Looking Forward

Dec 30, 2014

There are certain parts of my life that I sometimes wish I could have a replay button. By that I mean, if I was able to “revisit” a certain time period and look forward it might change one or more of the decisions I made at that juncture.

About four years ago, I was working with a food processing company trying to help them develop a new costing model. This was a by-product of the initial engagement which resulted in a major upheaval of the accounting department and some significant changes in production as well. I was originally called out to the company because they were struggling with profit margins, cash flow, and was not able to get timely or effective reporting from the accounting department.

Once the personnel and software issues were resolved, we spent several months touring the facility, discussing costing methodology and identifying inputs into the model. We eventually came up with what I believed to be a sound model that accurately allocated resources to the products as they were consumed. We had a final meeting to review the model, the process, and ultimate implementation.

Within a few months, they started to regress. The owner did not like the numbers he was seeing (even though I believe they were significantly more accurate) so he insisted they go back to “the old way” of costing the products. Try as I might, I could not convince them to stay with the new model we had developed.

Fast forward four years, and I received a phone call last week: “our financial statements do not make any sense, inventory fluctuates too much, the profit margins are not consistent and we are strapped for cash and not making any money.” As you might imagine, I am smiling to myself thinking “I told you so,” but I won’t go there. It is time to revisit the cost model and help the Company determine accurate costs again. But is that enough?

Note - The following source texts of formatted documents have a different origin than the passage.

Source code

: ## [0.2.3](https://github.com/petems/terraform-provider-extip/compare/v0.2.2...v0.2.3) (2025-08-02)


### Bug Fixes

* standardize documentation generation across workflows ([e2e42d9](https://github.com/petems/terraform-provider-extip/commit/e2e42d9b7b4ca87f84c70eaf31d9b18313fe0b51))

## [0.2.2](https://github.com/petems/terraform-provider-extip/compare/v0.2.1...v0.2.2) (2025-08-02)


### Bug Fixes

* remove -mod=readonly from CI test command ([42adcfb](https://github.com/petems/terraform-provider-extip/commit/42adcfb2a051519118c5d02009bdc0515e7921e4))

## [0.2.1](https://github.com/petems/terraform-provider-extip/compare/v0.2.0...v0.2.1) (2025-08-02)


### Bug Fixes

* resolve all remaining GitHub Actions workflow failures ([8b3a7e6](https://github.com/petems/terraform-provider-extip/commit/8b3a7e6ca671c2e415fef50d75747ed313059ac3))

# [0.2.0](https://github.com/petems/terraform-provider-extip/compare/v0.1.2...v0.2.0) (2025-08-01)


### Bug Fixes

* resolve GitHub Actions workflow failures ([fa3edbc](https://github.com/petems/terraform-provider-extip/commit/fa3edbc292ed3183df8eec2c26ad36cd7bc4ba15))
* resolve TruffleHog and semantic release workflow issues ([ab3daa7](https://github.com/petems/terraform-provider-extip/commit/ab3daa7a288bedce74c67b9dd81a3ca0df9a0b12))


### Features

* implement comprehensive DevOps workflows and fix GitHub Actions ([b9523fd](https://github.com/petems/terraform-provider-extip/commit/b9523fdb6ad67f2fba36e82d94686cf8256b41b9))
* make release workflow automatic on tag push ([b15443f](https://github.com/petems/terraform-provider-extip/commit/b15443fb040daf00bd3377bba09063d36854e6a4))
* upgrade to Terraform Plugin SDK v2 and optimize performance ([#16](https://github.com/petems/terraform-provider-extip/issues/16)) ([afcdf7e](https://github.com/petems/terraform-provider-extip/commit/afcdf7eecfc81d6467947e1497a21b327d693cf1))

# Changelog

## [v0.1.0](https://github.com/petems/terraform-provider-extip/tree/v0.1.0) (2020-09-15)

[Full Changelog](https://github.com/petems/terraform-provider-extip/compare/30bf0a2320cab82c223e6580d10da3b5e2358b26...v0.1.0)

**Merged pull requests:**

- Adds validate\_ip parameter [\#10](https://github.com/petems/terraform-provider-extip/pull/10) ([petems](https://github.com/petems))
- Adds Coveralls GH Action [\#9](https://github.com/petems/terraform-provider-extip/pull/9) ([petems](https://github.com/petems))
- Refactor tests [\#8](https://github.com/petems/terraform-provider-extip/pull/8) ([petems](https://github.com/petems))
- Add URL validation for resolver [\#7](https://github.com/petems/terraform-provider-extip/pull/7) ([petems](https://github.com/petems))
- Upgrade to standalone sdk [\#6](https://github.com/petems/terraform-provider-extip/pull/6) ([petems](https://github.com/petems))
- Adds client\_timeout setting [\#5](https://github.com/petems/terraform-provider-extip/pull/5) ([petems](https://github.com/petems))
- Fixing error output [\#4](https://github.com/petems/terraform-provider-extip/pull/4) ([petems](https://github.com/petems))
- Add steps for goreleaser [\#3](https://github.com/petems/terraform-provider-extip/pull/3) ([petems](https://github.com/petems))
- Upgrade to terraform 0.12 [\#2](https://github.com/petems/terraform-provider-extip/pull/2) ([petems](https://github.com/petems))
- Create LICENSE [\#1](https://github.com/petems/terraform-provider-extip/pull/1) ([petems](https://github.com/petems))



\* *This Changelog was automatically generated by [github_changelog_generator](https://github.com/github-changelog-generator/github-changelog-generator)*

If he had his crystal ball working four years ago, he would have been able to look forward and see that the sales and pricing decisions he was making based on erroneous costing information would continue to give him what he had always had, only worse. The answer is no, that is not enough. I can and will help them get their costing back on track and understand why they are not making money. That is the easy part. The harder part is looking forward. Once we have all that data, they need to use it to make decisions for the future. Which products should we maximize sales? Should we consider getting rid of any product lines? The most important question: What would happen IF…….

Any scenario you can put behind “if” should be able to be answered using your data and your cost accountant. The reports that identify what we did are valuable information, but you need to look at what we can do to move your Company to a higher level.